It's early days, but Darling's midweek budget is starting to look like a disaster for New Labour.
Although a majority seems happy with the idea of taxing the rich, most people see through New Labour's cynicism. Their sudden discovery of income inequality comes too late to save them.
If the tax hike was meant to be a trap for the Conservatives, Cameron and Osborne have inconveniently stepped aside. They know that the next election is in the bag. New Labour have comprehensively wrecked the UK economy and therefore a undemanding strategy of saying little and waiting should be sufficient to see a Conservative government safely established by June next year.
As an electoral tactic, the budget has failed. However, as Brown contemptuously focused on trying to embarrass the Conservatives, he neglected the core issue that now confronts the UK. Simply put, the question is fiscal sustainability. Brown and Darling are planning for two straight years of deficits in excess of 12 percent of GDP? Can they get away with it?
It all depends on what we mean by "get away with it". Many newspapers today, most notably the Wall Street Journal and the Telegraph, openly questioned whether the UK government can sell the huge quantities of debt required to finance the Darling’s deficits.
There is a strong implication that the UK could be heading for a sudden disaster. Investors may go on strike and refuse to buy government paper. It has happened before, most notably in the 1970s, when an earlier Labour government tried to run up large deficits, which were ironically, significantly smaller than the ones that Brown and Darling are proposing today.
It is of course always exciting to contemplate catastrophe.
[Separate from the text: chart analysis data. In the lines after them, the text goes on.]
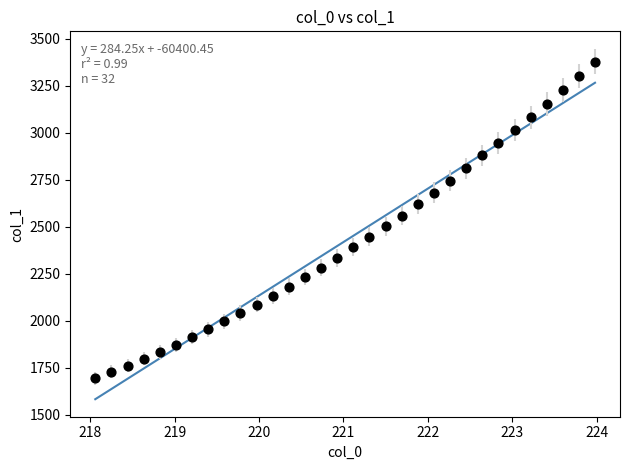

What is the range of Y values (max minus min)?

1684.9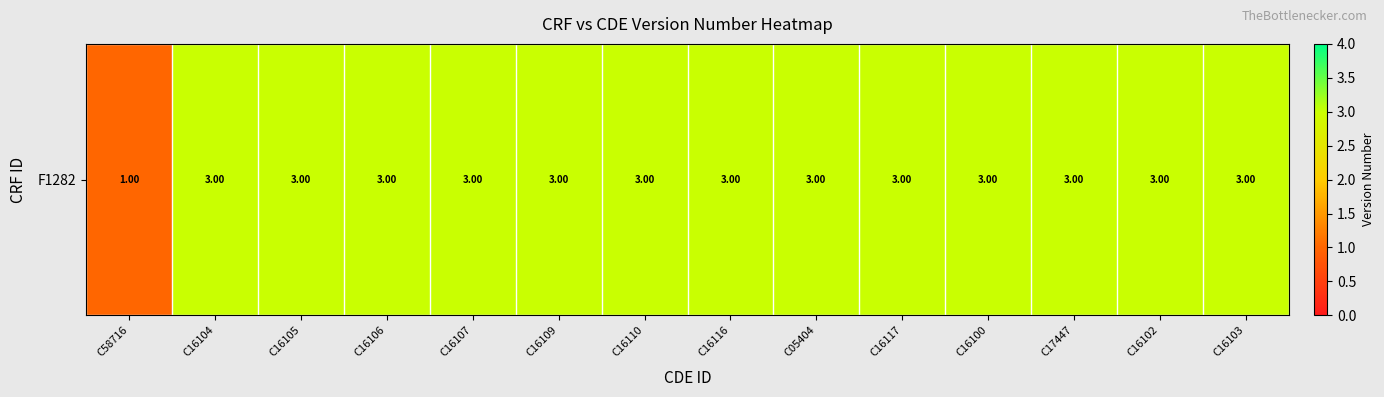

Which has a higher value, C16109 or C16106?

C16109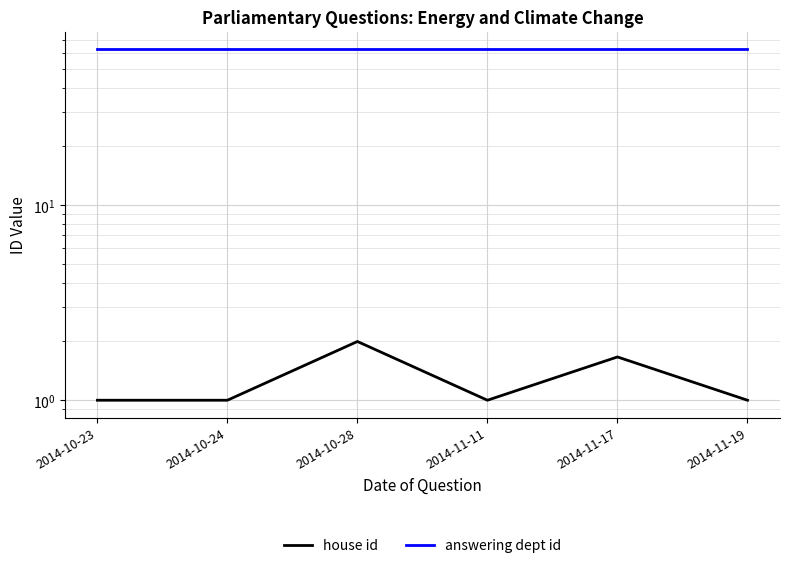

How many data points does each series have?

6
Moreover, economists and journalists are particularly prone to apocalyptic visions. Personally, I shouldn't be too critical here. I, too, have been known to dabble with colourful language to describe the future.
A more serious and probable risk comes from interest rates. Investors, at least in the short run, will be willing to buy government debt so long as they are adequately compensated. This means if the yield is high enough, the investors will come.
Government debt yields do not live in isolation from other interest rates in the economy. If the government has to pay more on its new debt, this will pull up rates on corporate bonds, mortgages and even personal borrowing.
As a tsunami of government debt hits UK capital markets, the high yields required to finance the government's huge deficits will squeeze out public sector investment and consumption. This is known as crowding out. It was something very familiar to Brown's predecessors - Callaghan and Wilson.
None of this will matter to Brown. By the time government yields start to rise, and bring down the private sector, he will be blissfully drawing his pension and waiting for his knighthood. It will be some else's problem.